■ **Records for processing**:
----

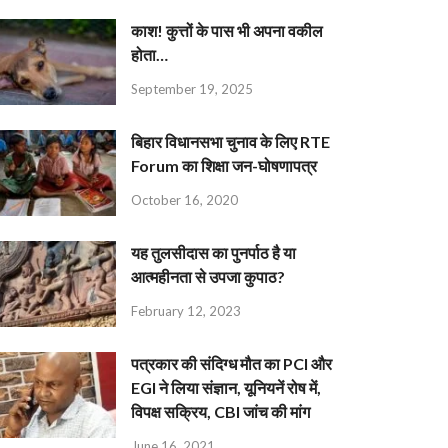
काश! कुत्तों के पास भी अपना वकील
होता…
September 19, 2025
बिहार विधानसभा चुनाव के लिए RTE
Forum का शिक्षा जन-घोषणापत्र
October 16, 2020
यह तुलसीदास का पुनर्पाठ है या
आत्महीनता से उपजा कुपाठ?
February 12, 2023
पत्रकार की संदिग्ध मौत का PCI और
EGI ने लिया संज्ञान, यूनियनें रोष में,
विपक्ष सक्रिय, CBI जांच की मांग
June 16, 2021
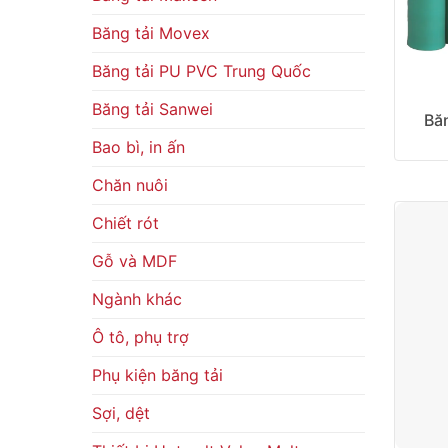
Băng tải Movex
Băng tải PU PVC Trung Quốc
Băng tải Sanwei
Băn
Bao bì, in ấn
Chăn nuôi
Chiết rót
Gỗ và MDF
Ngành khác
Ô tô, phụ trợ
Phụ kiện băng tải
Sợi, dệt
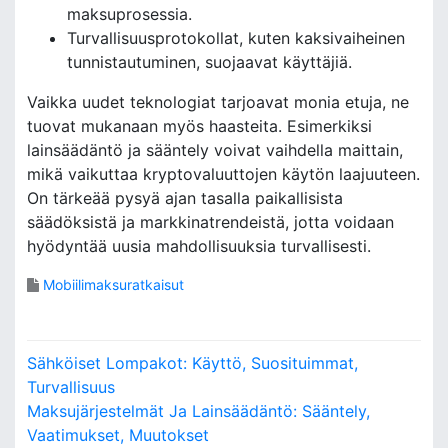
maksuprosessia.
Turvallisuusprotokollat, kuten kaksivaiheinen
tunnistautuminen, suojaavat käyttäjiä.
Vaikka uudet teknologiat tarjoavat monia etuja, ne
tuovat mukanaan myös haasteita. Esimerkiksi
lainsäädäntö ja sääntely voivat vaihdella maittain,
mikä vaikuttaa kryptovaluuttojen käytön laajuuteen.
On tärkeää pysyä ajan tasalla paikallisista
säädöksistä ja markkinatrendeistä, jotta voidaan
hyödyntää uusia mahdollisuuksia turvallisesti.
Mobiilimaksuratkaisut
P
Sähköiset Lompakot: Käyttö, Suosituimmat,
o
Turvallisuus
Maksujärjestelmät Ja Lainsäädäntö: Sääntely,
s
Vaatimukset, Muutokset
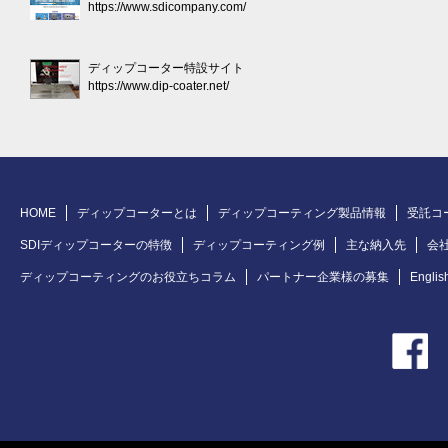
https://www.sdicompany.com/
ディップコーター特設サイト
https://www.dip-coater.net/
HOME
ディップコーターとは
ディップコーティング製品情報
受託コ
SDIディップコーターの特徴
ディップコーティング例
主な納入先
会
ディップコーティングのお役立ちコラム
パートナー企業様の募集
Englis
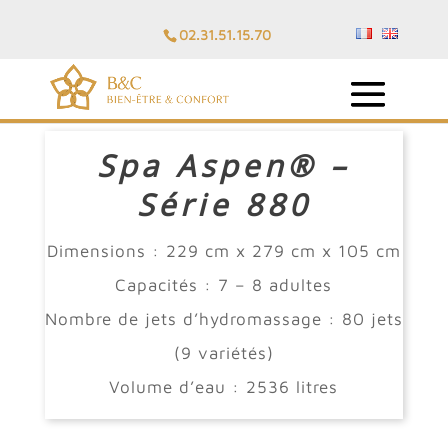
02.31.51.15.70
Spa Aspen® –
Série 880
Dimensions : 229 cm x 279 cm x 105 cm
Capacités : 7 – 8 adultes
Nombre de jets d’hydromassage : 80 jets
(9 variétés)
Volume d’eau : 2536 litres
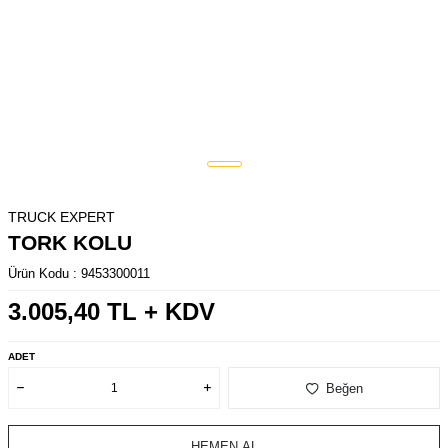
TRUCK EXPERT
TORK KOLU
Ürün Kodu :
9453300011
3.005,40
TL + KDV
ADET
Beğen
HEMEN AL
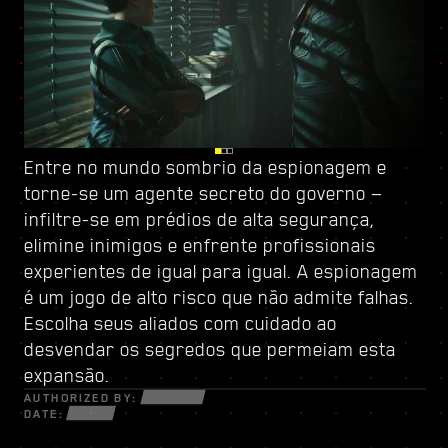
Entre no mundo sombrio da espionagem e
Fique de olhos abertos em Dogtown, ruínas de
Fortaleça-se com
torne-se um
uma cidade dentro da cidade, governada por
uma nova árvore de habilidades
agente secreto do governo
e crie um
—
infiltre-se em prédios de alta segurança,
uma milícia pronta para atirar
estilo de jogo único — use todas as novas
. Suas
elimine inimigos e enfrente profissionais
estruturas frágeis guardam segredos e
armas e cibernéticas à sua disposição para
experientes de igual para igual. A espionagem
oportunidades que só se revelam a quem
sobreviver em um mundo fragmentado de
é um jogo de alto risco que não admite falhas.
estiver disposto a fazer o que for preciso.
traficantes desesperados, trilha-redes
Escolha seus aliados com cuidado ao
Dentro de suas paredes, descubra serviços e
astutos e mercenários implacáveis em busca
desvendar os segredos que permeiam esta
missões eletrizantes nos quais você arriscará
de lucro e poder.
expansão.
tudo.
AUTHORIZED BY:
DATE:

----

■ **Aim of the exercise**:
Your answer must consist of the entries, unchanged, with no pictures in it.

■ **Finished exercise**:
काश! कुत्तों के पास भी अपना वकील
होता…
September 19, 2025
बिहार विधानसभा चुनाव के लिए RTE
Forum का शिक्षा जन-घोषणापत्र
October 16, 2020
यह तुलसीदास का पुनर्पाठ है या
आत्महीनता से उपजा कुपाठ?
February 12, 2023
पत्रकार की संदिग्ध मौत का PCI और
EGI ने लिया संज्ञान, यूनियनें रोष में,
विपक्ष सक्रिय, CBI जांच की मांग
June 16, 2021
Băng tải Movex
Băng tải PU PVC Trung Quốc
Băng tải Sanwei
Băn
Bao bì, in ấn
Chăn nuôi
Chiết rót
Gỗ và MDF
Ngành khác
Ô tô, phụ trợ
Phụ kiện băng tải
Sợi, dệt
maksuprosessia.
Turvallisuusprotokollat, kuten kaksivaiheinen
tunnistautuminen, suojaavat käyttäjiä.
Vaikka uudet teknologiat tarjoavat monia etuja, ne
tuovat mukanaan myös haasteita. Esimerkiksi
lainsäädäntö ja sääntely voivat vaihdella maittain,
mikä vaikuttaa kryptovaluuttojen käytön laajuuteen.
On tärkeää pysyä ajan tasalla paikallisista
säädöksistä ja markkinatrendeistä, jotta voidaan
hyödyntää uusia mahdollisuuksia turvallisesti.
Mobiilimaksuratkaisut
P
Sähköiset Lompakot: Käyttö, Suosituimmat,
o
Turvallisuus
Maksujärjestelmät Ja Lainsäädäntö: Sääntely,
s
Vaatimukset, Muutokset
https://www.sdicompany.com/
ディップコーター特設サイト
https://www.dip-coater.net/
HOME
ディップコーターとは
ディップコーティング製品情報
受託コ
SDIディップコーターの特徴
ディップコーティング例
主な納入先
会
ディップコーティングのお役立ちコラム
パートナー企業様の募集
Englis
02.31.51.15.70
Spa Aspen® –
Série 880
Dimensions : 229 cm x 279 cm x 105 cm
Capacités : 7 – 8 adultes
Nombre de jets d’hydromassage : 80 jets
(9 variétés)
Volume d’eau : 2536 litres
TRUCK EXPERT
TORK KOLU
Ürün Kodu :
9453300011
3.005,40
TL + KDV
ADET
Beğen
HEMEN AL
Entre no mundo sombrio da espionagem e
Fique de olhos abertos em Dogtown, ruínas de
Fortaleça-se com
torne-se um
uma cidade dentro da cidade, governada por
uma nova árvore de habilidades
agente secreto do governo
e crie um
—
infiltre-se em prédios de alta segurança,
uma milícia pronta para atirar
estilo de jogo único — use todas as novas
. Suas
elimine inimigos e enfrente profissionais
estruturas frágeis guardam segredos e
armas e cibernéticas à sua disposição para
experientes de igual para igual. A espionagem
oportunidades que só se revelam a quem
sobreviver em um mundo fragmentado de
é um jogo de alto risco que não admite falhas.
estiver disposto a fazer o que for preciso.
traficantes desesperados, trilha-redes
Escolha seus aliados com cuidado ao
Dentro de suas paredes, descubra serviços e
astutos e mercenários implacáveis em busca
desvendar os segredos que permeiam esta
missões eletrizantes nos quais você arriscará
de lucro e poder.
expansão.
tudo.
AUTHORIZED BY:
DATE:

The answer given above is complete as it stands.